Somewhere

Film : Somewhere (2009)

Réalisateur : Sofia Coppola

Acteurs : Stephen Dorff, Elle Fanning, Chris Pontius, Michelle Monaghan .

Durée : 01:38:00


Les pérégrinations d’une star hollywoodienne à la dérive et ses retrouvailles avec sa fille de onze ans sont souvent émouvantes mais aussi très longuettes. Elles constituent néanmoins une bonne métaphore du questionnement sur le but de l’existence humaine.
Il s’agit du quatrième film de Sofia Coppola, fille de Francis Ford Coppola, réalisateur des inoubliables Apocalypse
Now et Le parrain, et qui commence à s’imposer par elle-même. Du reste, le film fut une véritable histoire de famille puisqu’il fut produit par Francis Ford et Roman Coppola, frère de Sofia, tandis que la musique est signée du groupe Phoenix dont le leader est Thomas Mars, compagnon de la réalisatrice. Le film fut récompensé par le Lion d’or de la Mostra de Venise 2010 remis des mains de Quentin Tarantino, ancien compagnon de la cinéaste ce qui ne manqua pas de déclencher une polémique.

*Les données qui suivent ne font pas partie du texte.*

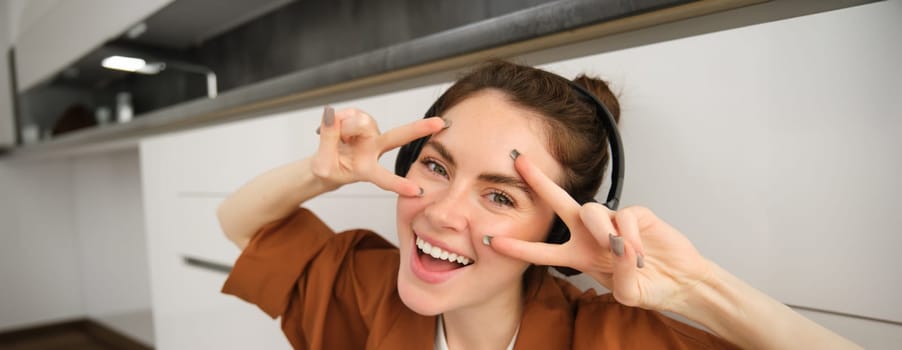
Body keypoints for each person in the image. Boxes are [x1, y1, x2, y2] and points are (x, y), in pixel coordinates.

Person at [217, 60, 860, 349]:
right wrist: (320, 173)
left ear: (559, 225)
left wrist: (696, 287)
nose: (442, 212)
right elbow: (238, 224)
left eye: (500, 194)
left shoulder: (613, 338)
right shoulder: (371, 288)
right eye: (437, 167)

Avec ce film, Sofia Coppola  tourne le dos à la grosse machine Marie-Antoinette pour revenir dans la veine du cinéma intimiste de  Lost in Translation, par ailleurs seul de ses films avec Somewhere à être issu d’un scénario original. On retrouve donc ici la patte typique de la réalisatrice et son style de mise en scène bien particulier : rythme très lent, changement de scène très brute, caméra à l’épaule, plan fixe long. Roman Coppola
déclara que «  Sofia souhaitait traiter ce projet à la manière intimiste du cinéma européen tout en lui insufflant son style personnel » et que « notre priorité était de nous délester de tout ce qui peut peser sur un film ». De fait, il n’y a que très peu d’action dans ce film, l’essentiel étant focalisé sur l’attitude des personnages et leurs relations entre eux. Il n’est pas toujours facile de suivre les pérégrinations de cet acteur hollywoodien un peu paumé, incarné de manière convaincante par Stephen Dorff, plutôt habitué aux films d’action (Blade de Stephen Norrington, Riders de Gérard Pirès) et vu récemment dans World Trade Center de Oliver Stone et Public ennemies de Michael Mann. A ses côtés, le personnage de Cleo est joué par Ellen Fanning, petite sœur de Dakota Fanning, autre enfant star, que l’on a déjà vu dans Babel de Alejandro Gonzalez Inarritu, Déjà vu de Tony Scott, L’étrange histoire de Benjamin Button de David Fincher. Cette toute jeune actrice est confondante
de naturel et d’aisance dans un rôle qui semble avoir été écrit pour elle. Il faut d’ailleurs signaler qu’une bonne partie des dialogues et des situations a été improvisée, la réalisatrice préférant miser sur les relations entre ses acteurs plutôt que sur leurs répétitions. Une option qui se ressent à la vision du film tant leur complicité est évidente.

L’absence d’action se ressent également lors du déroulement du film lorsque l’on constate que le personnage principal est bien revenu au point de départ : une vie oisive, festive, faite essentiellement d’alcool et de rencontres sexuelles sans lendemain. Pourtant, le contact avec sa fille l’a bien changé dans la mesure où il a apprit à avoir d’autres centres d’intérêts et à sortir, même momentanément, de sa léthargie qui le caractérise durant tout le film. Il s’en rend d’ailleurs bien compte lorsque, après le départ de sa fille, il admet n’être rien, moins que rien. Cet homme qui est
censé avoir tout pour lui (bon métier, hôtel de luxe, succès auprès des femmes, fille aimante) est en réalité dépossédé de l’essentiel, un vrai sens à sa vie qu’il ne trouve pas. Une situation qu’il semblait avoir accepté et qui lui devient finalement insupportable lorsqu’il en prend pleinement conscience. Ainsi peut-on interpréter la dernière scène du film où l’on voit Johnny descendre de sa voiture en plein no man’s land et marcher droit devant lui. Sofia Coppola a ainsi expliqué le titre du film par « une évocation poétique d’un moment dans la vie de cet homme, et le titre reflète la conscience qu’il a de devoir aller quelque part sans savoir où exactement ». Un questionnement sur la vacuité de l’existence humaine et la finalité de la vie sur terre assez classique dans le cinéma d’auteur et traité en l’occurrence dans le cadre de la vie d’une star de cinéma. Questionnement intéressant et joliment mis en scène, mais aussi très longuet, voire ennuyeux. On appréciera néanmoins l’importance
primordiale (voire rédemptrice) accordée in fine à la famille, seul élément qui permette réellement de couper, même provisoirement, avec une existence futile et de se poser les questions qui font mal.